Q. What are Contracts for Difference (CfD)?

A. Legendary investor Warren Buffett called them weapons of mass destruction. And that’s the effect the trades — a unique, unregulated, trading derivative — had on Seán Quinn and Anglo. Essentially he signed deals with nine brokers taking a secret gamble with 25% of Anglo’s stock that the share price would rise. Using CfDs you never own the share but you could profit by multiples of your initial investment if the value goes up.

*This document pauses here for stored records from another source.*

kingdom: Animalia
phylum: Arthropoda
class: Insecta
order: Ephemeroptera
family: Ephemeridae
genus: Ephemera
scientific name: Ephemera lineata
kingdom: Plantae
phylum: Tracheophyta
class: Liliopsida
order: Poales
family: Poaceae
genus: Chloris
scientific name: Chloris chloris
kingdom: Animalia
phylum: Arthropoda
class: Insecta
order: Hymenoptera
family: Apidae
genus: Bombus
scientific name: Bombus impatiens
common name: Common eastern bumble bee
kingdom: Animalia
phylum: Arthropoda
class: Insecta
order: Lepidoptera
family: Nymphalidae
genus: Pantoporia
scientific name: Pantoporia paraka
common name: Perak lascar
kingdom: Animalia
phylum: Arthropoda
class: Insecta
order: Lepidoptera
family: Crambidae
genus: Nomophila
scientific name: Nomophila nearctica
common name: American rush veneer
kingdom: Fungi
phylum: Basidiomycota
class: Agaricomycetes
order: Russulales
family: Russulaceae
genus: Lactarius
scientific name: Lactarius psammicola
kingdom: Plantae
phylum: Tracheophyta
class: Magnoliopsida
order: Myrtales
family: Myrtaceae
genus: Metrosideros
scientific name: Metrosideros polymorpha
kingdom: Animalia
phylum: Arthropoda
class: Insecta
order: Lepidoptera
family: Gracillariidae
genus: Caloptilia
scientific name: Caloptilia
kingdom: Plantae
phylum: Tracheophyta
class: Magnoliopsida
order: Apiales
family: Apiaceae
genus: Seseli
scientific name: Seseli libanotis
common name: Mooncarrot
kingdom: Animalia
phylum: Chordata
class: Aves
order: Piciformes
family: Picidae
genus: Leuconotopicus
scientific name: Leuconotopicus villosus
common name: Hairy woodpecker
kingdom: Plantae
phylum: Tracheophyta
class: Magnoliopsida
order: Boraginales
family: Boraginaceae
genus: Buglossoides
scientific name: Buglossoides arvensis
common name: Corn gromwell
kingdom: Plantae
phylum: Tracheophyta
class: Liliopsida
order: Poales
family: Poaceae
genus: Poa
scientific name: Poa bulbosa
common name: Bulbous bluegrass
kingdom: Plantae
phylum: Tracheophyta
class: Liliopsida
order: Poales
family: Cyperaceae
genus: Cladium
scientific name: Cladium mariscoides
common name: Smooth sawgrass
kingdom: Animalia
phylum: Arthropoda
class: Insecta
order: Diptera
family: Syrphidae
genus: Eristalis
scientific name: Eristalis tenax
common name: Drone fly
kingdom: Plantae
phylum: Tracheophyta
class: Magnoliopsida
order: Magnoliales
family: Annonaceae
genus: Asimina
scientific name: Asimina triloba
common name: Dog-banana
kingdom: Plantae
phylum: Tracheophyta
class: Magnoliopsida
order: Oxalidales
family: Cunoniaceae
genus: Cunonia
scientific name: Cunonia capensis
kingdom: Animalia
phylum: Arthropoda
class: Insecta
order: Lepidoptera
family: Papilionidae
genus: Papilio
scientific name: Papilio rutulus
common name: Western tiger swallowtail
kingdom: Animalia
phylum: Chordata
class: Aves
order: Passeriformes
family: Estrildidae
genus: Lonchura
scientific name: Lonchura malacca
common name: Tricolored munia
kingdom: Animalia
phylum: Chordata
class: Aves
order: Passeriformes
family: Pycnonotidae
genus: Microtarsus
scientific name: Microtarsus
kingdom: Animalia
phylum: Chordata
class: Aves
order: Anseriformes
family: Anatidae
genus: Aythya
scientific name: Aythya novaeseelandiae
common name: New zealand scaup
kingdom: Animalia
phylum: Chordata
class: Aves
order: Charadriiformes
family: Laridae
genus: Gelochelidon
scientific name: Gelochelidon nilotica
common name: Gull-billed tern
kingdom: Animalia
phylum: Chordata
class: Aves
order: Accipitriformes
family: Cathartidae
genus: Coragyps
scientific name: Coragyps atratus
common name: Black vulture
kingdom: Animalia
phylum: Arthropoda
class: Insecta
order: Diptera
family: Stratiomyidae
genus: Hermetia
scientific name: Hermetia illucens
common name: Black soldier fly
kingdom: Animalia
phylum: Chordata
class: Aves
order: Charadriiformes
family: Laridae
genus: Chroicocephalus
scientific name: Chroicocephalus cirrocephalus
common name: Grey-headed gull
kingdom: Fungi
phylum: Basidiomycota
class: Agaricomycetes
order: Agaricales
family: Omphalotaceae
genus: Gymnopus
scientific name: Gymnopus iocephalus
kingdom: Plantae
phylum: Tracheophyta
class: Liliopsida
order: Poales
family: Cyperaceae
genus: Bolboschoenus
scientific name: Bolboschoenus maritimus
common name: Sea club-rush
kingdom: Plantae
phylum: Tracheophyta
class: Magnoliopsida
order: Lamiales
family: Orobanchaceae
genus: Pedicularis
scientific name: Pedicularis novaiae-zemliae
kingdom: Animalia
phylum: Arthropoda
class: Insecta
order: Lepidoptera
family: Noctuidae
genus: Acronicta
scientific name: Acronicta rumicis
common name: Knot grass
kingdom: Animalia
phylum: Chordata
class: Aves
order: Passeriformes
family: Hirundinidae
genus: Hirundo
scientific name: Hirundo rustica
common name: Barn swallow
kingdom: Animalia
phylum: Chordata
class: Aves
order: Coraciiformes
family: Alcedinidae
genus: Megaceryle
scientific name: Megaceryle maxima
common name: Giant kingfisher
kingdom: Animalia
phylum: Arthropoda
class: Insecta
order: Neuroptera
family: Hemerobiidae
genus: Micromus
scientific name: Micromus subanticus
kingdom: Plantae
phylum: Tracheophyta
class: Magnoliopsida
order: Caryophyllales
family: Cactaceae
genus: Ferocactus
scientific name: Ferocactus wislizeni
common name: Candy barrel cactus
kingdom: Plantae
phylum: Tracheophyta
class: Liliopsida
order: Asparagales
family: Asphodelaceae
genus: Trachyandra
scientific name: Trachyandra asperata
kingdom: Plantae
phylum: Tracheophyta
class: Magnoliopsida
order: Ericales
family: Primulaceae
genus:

It didn’t.

Q. Why did Anglo lose so much on it?

A. As Mr Quinn’s stake became known in late 2007, the bank pumped hundreds of millions his way to cover brokers’ demands to pay for losses because the share price was tanking. He also needed money as the losses were bleeding parts of his business empire dry. It totalled €2.4bn.

Q. We heard lots of people knew about this deal so why was no one else on trial?

A. Two Anglo directors got immunity — Matt Moran, the chief financial officer at the time, &and Fiachre O’Neill, appointed head of compliance in 2007 despite, he said, telling his bosses he had no experience on that front. The author of the deal, David Drumm, is in America.

Q. Did the judge have a pop at anyone?

A. Not really. On the flip side though, Judge Martin Nolan went as far as to praise the band of elite customers who agreed to take loans to help unwind Mr Quinn’s stake — the Maple 10. He described the developers as remarkable men who wanted to help the bank and genuinely thought the deal was good for the country.

Q. Did I hear talk of a sleeve and the dribble?

A. Yes, you did. Project Sleeve and the Dribble Mechanism to be precise. Two of the plays tried by Anglo in 2008 to unwind the Quinn CfDs by offering stakes to blue chip banks in Holland, sovereign wealth funds in the Middle East, and US venture capitalists, as well as considering drip feeding the shares onto the market.

Q. Right, and all through the trial there was an elephant in the room?

A. That would be Mr Drumm. He was the author of the deal and instructed his lieutenants to carry it out. He is awaiting a bankruptcy trial in the US and it’s not likely he will ever be back here to face the music.